“Whatever you may collect during your camping or Labor Day trips this fall, make sure it isn’t an invasive insect that can flourish in Fairfax County and kill trees,” said Joan Allen, Chief, Forest Pest Branch, Urban Forest Management Division (UFMD).
One example of a very destructive tree pest is the spotted lanternfly. It’s an exotic insect from East Asia that arrived in the U.S. in 2014 and now has established populations in Delaware, Maryland, Pennsylvania and parts of Virginia - but not in Fairfax County, yet.
Five East Coast states have quarantines for the spotted lanternfly: Pennsylvania; Delaware; Virginia; New Jersey; and New York. Quarantines are necessary to prevent the spread of this tree-killing insect.
Human activity is usually responsible for the spread of this pest. The lanternfly gets around by hopping or gliding short distances and by hitchhiking rides on outdoor items like furniture, tools, vehicles, grills, mobile homes, wood and plant products, construction materials and equipment, quarry material, wood crates or boxes and tarps and tents, among other items, that we humans move from one area to another, thus spreading spotted lanternflies and their eggs. Quarantines are especially important for businesses as they conduct a good amount of interstate transportation.
County residents can be helpful in preventing the spread of this insect by not bringing bugs of any type home as souvenirs of fall trips, intentionally or unintentionally. Here are ways to prevent the spotted lanternfly from coming to Fairfax County:
- Don’t move firewood from one area to another
- Carefully check vehicles and belongings after visiting quarantined areas
- Adhere to quarantine regulations including citizen checklists (below)
- Look for egg masses on vehicles, outdoor furniture, pallets, tree bark, firewood, landscaping stone and rusty metal surfaces
- Report sightings of spotted lanternfly in Fairfax County to firstname.lastname@example.org or 703-324-1770, TTY 711
The Virginia Department of Agriculture recommends these actions in What Citizens Can Do.
Another equally destructive tree pest is the Asian longhorned beetle (ALB). This is an invasive wood-boring insect that feeds on hardwood trees including maple, birch, elm, ash and poplar, among others. Native to East Asia, the adult beetle is about 1.5 inches long, shiny and black with white spots. Their ‘horns’ are antennae that can be twice as long as the body of the insect.
In 1996, this pest was found in Brooklyn, New York. It may have hitchhiked a ride into the US in wood packing materials. Other infestations have been found in Manhattan, Queens, Staten Island, Islip and central Long Island. Many of these infestation sites have been eradicated.
“ALB is one of the most serious and destructive tree pests to enter North America,” said Joan Allen, Chief, Forest Pest Branch, Urban Forest Management Division. “So far, this insect is not in Fairfax County.” As is frequently true of these exotic insects, it has no natural predators to keep the population under control. ALB has the potential to destroy millions of acres of hardwood forests and residential trees.

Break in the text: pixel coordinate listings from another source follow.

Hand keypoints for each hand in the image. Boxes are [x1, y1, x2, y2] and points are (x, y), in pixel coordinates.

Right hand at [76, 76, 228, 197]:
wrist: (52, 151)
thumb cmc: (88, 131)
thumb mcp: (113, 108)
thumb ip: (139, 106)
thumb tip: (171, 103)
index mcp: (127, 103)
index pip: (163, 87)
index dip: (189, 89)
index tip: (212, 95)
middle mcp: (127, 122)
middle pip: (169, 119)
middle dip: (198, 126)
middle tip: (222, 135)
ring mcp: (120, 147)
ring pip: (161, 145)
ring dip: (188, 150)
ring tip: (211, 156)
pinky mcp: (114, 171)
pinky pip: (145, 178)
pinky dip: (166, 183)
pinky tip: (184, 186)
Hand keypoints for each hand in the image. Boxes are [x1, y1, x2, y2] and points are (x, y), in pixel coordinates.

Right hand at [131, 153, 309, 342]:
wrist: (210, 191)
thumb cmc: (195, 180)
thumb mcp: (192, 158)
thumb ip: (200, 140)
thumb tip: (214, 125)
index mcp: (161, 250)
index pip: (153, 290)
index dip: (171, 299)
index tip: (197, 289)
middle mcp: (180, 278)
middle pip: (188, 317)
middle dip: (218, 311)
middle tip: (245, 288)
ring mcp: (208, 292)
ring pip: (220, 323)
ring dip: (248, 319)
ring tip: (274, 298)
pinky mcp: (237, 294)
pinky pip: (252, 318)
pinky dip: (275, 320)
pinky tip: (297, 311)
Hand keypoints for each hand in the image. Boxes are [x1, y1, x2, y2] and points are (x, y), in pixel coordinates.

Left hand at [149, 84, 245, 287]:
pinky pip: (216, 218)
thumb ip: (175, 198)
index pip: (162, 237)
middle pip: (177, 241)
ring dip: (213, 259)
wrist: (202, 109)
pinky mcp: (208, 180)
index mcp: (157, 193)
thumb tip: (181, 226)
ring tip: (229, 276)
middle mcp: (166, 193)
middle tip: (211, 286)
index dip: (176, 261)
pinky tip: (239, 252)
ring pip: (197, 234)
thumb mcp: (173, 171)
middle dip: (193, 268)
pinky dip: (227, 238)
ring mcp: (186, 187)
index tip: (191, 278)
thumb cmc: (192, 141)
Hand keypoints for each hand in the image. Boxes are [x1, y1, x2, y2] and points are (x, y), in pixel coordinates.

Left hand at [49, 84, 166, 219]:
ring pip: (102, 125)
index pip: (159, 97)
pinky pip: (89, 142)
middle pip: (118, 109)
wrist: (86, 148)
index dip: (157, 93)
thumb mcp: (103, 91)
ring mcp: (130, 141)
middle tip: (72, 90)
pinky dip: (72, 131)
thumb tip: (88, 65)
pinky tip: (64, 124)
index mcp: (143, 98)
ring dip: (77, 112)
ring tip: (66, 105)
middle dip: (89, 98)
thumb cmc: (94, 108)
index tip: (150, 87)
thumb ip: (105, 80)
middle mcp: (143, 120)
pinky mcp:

County urban foresters are keeping their eyes peeled and they ask residents to call or email if they spot an Asian Longhorned Beetle. Capture it in a plastic bag and contact the Urban Forest Management Division at 703-324-1770, TTY 711 or email@example.com.
Both of these insects are made mobile through human activity.
“Our message to the public is to be aware of these invasive pests and where they are located. These are tree-killers and it is very important to prevent their spread into new areas. Don’t let these insects hitch a ride with you when returning to the area from your fall trips,” Allen said.